I really enjoy Bath. Of course, I have two lovely friends living there that I enjoy visiting so that makes it easy to love any city but Bath is especially nice. Yu Kyoung and I woke up late. This isn’t really unusual but it is inconvenient when you have a train to catch.
Luckily we were smart enough to pack the night before so it was a quick shower for both of us and then a mild jog to the tube station. A quick calculation showed that we had eleven stations to go and just about thirty minutes to do it in. We both guessed that there was no way we would make it so we settled in to our seats on the Bakerloo line and dreamed of eating breakfast.
Around twenty minutes later, we arrive at London Paddington! Amazing. I’m used to the Northern Line where a trip of a few hundred feet can take hours so the breakneck speed, reducing your definition of fast accordingly for London, of the Bakerloo Line astonished me. We split duties upon arrival at Paddington. I was responsible for locating the platform for our train and Yu Kyoung was responsible for collecting our tickets.
My task should have been quite simple. I walk over to an array of computer monitors and find the one for my train. It displays the final destination of the train, the departure time for this station, and the platform number. This is straightforward if you know the final destination of your train. I wasn’t sure. So I have to read the list of stations that the train stops at during its journey. This used to be quite easy because there were large mechanical boards that showed every station that every train visited and you simply scanned the easy to read large print and found your train. Now we’ve introduced technology to make our lives easier so you have to squint at a monitor and wait while it alternates between up to five pages of information. Of course, you now have to keep all of that information in your head between page turns and piece it back together. Just for a little bit of extra fun, when a train departs they shift all of the displays to the left. The problem is that you are used to looking at the contents of the screen change so if you are slightly confused, as I was, then you might not notice that you are now looking at the incorrect train, as I was.

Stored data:
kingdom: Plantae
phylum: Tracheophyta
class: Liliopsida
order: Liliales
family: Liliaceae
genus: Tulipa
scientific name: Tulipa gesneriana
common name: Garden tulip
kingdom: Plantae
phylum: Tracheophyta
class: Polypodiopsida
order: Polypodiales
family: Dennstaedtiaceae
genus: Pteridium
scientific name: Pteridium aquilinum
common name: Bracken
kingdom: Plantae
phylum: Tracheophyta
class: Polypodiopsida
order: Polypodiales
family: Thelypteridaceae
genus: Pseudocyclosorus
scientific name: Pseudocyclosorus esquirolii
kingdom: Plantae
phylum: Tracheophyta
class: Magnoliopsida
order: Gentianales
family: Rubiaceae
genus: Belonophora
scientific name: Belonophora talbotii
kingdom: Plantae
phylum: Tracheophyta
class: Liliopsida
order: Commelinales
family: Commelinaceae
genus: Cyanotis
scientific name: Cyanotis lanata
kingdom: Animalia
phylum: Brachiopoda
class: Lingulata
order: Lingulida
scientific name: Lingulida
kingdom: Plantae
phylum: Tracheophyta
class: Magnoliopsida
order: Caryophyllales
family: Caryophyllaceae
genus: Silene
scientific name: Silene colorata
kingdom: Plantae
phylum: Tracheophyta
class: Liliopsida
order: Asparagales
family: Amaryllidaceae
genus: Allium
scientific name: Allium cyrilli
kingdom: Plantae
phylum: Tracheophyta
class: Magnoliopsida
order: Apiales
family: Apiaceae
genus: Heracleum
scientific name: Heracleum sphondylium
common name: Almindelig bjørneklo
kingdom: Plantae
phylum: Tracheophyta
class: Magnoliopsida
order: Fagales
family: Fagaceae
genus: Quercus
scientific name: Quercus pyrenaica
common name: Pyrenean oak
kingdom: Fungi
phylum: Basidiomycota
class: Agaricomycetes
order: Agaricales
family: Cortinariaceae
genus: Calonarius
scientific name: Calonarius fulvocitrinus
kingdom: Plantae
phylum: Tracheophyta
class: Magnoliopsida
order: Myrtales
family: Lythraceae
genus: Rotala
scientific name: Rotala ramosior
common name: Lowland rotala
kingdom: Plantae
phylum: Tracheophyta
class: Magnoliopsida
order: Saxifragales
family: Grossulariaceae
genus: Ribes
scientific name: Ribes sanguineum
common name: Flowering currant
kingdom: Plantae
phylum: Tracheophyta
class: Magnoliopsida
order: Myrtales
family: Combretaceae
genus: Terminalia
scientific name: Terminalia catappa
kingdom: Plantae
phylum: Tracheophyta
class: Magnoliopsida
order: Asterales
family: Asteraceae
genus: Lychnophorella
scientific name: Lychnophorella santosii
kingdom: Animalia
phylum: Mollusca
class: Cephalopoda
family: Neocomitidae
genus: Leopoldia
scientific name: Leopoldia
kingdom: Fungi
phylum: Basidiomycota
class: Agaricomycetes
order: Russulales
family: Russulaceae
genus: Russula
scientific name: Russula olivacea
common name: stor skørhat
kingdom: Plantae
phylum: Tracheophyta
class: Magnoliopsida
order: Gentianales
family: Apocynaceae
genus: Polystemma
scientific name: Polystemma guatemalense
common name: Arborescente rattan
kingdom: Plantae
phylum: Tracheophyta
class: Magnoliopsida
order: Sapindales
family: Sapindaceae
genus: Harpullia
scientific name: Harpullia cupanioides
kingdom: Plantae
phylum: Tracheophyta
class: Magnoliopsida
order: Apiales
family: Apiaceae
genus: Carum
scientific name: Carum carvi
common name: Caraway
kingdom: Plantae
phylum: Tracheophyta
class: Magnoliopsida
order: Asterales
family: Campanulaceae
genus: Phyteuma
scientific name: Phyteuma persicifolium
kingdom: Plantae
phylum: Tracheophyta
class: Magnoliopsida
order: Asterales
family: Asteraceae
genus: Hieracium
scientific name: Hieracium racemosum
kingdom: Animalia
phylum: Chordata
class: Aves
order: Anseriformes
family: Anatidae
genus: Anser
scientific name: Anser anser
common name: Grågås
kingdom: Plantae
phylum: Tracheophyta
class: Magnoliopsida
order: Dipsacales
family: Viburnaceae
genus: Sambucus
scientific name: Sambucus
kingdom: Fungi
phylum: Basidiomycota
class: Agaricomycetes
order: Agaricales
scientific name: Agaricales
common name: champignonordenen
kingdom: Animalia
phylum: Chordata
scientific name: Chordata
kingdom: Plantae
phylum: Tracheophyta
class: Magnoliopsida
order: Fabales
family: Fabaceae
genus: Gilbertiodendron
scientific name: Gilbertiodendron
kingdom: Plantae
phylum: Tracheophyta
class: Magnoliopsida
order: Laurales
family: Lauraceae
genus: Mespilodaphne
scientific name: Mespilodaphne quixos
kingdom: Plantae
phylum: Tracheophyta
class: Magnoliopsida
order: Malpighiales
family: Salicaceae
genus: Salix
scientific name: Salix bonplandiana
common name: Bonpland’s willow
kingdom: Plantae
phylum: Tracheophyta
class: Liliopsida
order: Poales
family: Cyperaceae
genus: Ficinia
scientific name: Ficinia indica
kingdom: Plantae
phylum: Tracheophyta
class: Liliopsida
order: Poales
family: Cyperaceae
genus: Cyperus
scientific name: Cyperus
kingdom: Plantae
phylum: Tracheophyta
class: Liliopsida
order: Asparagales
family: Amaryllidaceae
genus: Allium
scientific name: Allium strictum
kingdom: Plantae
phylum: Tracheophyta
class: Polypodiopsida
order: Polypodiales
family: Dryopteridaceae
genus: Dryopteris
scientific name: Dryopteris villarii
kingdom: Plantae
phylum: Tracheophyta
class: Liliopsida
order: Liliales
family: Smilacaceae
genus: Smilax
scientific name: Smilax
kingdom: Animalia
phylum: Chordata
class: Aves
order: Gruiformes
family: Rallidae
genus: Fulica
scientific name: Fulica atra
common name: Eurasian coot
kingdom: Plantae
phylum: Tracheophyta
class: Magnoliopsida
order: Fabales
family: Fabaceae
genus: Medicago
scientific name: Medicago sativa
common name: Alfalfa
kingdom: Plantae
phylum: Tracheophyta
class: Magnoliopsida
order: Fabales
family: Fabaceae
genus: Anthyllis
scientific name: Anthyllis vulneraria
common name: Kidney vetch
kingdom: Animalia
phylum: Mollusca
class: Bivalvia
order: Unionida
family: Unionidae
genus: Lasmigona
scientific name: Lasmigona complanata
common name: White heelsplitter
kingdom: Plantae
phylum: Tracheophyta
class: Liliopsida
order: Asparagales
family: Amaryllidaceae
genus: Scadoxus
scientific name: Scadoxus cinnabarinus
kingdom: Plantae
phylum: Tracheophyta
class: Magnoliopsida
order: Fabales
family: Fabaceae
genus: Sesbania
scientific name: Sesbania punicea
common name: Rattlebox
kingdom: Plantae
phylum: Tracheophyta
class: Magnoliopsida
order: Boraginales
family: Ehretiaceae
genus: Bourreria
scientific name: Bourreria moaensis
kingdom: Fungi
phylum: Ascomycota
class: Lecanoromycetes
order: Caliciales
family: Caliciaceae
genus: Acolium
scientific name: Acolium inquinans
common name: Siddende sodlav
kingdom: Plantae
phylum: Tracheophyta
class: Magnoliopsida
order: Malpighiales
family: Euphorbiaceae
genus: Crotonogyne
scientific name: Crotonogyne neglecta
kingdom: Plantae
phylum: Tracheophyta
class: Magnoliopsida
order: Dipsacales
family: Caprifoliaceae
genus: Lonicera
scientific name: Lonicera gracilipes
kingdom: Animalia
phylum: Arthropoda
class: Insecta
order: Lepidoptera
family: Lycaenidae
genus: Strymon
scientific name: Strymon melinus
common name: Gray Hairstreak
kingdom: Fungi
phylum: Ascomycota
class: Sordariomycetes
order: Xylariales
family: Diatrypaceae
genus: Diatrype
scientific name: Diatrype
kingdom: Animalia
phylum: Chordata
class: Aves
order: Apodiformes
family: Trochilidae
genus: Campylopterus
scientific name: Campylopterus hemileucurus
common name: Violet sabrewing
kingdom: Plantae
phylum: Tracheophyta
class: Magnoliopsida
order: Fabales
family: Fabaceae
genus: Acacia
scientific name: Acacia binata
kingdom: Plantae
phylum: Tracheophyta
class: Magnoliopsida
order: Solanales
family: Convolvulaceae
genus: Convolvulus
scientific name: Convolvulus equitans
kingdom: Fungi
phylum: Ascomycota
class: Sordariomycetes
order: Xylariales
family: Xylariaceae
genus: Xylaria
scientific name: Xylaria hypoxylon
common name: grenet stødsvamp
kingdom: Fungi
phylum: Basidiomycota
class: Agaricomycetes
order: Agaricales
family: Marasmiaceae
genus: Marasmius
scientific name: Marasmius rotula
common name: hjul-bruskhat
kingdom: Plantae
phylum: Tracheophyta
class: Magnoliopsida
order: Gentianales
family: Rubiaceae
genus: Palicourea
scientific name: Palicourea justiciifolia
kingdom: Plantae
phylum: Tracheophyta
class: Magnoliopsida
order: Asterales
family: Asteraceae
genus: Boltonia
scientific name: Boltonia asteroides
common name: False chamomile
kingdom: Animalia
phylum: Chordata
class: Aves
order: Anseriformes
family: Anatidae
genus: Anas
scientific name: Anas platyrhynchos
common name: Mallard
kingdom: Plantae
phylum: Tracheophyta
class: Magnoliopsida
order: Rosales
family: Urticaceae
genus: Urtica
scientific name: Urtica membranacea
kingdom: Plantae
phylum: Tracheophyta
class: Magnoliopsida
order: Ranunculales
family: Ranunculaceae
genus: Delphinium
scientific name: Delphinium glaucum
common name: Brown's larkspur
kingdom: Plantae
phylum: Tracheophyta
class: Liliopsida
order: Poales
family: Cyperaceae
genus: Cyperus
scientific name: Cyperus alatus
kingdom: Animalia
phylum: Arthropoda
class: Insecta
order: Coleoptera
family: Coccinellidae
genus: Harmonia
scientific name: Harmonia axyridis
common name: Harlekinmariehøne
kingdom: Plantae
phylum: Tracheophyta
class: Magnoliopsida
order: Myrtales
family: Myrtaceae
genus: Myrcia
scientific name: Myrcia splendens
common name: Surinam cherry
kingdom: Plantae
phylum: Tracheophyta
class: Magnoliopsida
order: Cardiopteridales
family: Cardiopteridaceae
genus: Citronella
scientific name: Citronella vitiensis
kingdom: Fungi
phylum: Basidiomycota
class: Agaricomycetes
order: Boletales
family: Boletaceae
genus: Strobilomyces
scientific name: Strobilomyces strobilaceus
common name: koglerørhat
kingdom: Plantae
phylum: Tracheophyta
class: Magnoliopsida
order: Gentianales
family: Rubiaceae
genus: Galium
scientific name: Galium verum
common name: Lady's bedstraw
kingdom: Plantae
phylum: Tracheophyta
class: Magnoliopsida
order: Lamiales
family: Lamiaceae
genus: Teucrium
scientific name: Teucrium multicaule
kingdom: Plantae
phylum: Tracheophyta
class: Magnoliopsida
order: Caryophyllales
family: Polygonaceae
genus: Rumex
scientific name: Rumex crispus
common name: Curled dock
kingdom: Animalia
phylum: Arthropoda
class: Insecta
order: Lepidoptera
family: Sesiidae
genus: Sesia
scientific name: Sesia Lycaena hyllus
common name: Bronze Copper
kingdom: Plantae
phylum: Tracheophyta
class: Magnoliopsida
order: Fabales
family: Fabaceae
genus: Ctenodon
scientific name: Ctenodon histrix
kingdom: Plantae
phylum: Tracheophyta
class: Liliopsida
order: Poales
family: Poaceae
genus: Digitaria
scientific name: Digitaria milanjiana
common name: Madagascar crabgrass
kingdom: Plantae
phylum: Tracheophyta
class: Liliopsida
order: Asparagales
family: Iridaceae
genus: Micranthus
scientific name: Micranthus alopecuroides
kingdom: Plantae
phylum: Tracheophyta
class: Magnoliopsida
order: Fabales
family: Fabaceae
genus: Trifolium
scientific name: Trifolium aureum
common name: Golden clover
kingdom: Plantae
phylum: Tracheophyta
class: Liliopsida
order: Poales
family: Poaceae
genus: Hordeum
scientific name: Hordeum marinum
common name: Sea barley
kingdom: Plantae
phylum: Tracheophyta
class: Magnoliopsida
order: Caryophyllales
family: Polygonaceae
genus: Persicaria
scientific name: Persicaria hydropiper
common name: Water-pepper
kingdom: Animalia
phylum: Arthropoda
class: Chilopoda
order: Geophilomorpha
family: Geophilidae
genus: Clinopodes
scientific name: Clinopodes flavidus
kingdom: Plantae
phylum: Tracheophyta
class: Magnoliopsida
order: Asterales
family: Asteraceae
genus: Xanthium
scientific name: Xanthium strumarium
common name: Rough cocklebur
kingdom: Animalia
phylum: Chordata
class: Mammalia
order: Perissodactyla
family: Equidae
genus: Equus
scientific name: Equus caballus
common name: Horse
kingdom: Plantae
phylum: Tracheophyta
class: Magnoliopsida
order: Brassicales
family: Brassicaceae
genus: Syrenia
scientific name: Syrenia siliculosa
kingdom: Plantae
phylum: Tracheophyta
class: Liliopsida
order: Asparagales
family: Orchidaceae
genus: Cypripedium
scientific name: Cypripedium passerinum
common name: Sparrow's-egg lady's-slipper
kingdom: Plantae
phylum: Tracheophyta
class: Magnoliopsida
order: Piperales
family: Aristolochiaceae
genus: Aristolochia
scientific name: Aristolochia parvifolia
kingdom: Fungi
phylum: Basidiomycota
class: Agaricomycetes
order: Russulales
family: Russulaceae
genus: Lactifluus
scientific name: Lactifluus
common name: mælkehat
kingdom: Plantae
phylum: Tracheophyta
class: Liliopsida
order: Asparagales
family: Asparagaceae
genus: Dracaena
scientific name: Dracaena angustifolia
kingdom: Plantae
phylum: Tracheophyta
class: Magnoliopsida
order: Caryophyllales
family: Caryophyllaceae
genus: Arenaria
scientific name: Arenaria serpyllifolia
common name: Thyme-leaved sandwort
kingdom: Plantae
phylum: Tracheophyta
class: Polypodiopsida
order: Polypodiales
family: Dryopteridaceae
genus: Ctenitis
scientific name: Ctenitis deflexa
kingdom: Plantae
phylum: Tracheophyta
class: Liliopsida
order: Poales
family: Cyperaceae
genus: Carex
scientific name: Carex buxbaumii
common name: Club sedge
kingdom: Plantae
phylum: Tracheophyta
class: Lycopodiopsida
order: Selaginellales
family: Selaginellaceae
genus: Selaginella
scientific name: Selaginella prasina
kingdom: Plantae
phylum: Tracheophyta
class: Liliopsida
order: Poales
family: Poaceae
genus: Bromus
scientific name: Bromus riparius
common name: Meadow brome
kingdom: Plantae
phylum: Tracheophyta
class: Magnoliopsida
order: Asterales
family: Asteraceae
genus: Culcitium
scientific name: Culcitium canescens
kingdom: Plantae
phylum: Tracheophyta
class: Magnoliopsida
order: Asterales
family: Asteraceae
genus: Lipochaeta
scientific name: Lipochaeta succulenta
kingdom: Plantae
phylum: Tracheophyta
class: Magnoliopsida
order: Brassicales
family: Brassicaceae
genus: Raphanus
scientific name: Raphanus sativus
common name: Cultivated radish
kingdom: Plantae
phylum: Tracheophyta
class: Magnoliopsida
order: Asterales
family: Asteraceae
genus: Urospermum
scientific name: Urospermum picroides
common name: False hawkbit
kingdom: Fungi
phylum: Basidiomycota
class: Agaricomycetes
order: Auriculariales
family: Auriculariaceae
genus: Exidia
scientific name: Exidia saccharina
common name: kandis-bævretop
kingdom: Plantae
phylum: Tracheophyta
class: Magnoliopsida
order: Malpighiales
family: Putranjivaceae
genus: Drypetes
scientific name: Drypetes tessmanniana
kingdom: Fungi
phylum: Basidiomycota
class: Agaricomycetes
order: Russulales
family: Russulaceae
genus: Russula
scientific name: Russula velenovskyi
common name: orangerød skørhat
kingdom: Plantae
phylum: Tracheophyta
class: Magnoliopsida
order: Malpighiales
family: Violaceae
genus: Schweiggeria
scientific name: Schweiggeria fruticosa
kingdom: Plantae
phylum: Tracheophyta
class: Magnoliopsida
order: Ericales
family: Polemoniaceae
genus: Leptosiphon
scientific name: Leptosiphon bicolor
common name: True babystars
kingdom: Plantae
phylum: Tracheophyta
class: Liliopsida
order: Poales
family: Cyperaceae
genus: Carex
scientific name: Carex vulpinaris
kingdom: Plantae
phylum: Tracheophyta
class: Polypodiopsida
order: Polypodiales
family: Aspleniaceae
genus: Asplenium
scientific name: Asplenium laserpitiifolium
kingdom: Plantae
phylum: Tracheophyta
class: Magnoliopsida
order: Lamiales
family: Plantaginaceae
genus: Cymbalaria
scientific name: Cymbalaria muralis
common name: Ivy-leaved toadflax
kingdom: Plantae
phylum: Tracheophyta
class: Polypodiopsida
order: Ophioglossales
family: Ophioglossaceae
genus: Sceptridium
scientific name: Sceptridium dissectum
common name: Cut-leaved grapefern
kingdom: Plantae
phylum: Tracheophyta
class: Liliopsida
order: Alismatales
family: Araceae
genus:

- **INSTRUCTIONS**
**a)** In the travel story about the trip to Bath, who was responsible for collecting the tickets at Paddington?
**b)** Please write the next part of the travel story about the trip to Bath, picking up after its final sentence.
This stored data comes from a separate source.

- **ANSWERS BY TASK**
**a)** Yu Kyoung

**b)**
I had twelve minutes to accomplish my task and even incompetence on both my part and the part of the person who designed the new and improved information system couldn’t slow me down enough to stretch this activity out to the full alloted time. I determined that we were to head to platform one and then went to find Yu Kyoung and see how she was doing on her task.
Her job was mainly to stand in a queue while being in a hurry. One of those really fun activities in life. As I was walking over, her turn came up and she started the process to collect our tickets. She hands me her luggage, inserts her card, enters a confirmation number and is ready to grab out tickets and leave when her phone rings. Sadly, Yu Kyoung is like many people in today’s world and feels she has to answer her phone when it rings. This means that as she steps away to answer it, I’m stuck with bags in both hands, a backpack, and a queue of impatient people behind me. While I applaud her politeness in stepping away from the crowd to have her conversation, it didn’t do much for our impending deadline of train departure. I manage to shuffle some things around, mutter some angry words in Yu Kyoung’s direction, mutter some apologetic words in the queue’s direction, collect the tickets and push Yu Kyoung in the general direction of our train.
We made the train and I made fun of Yu Kyoung just enough that she knew I wasn’t truly angry but also that she knew it was my kind heart that kept me from exploding!
Before long we were gently rocking back and forth, as one does on British trains, and heading in the general direction of Bath.
Note: Sorry that there aren’t any photos. The software I use is a bit crap and I’m having some issues publishing at the moment.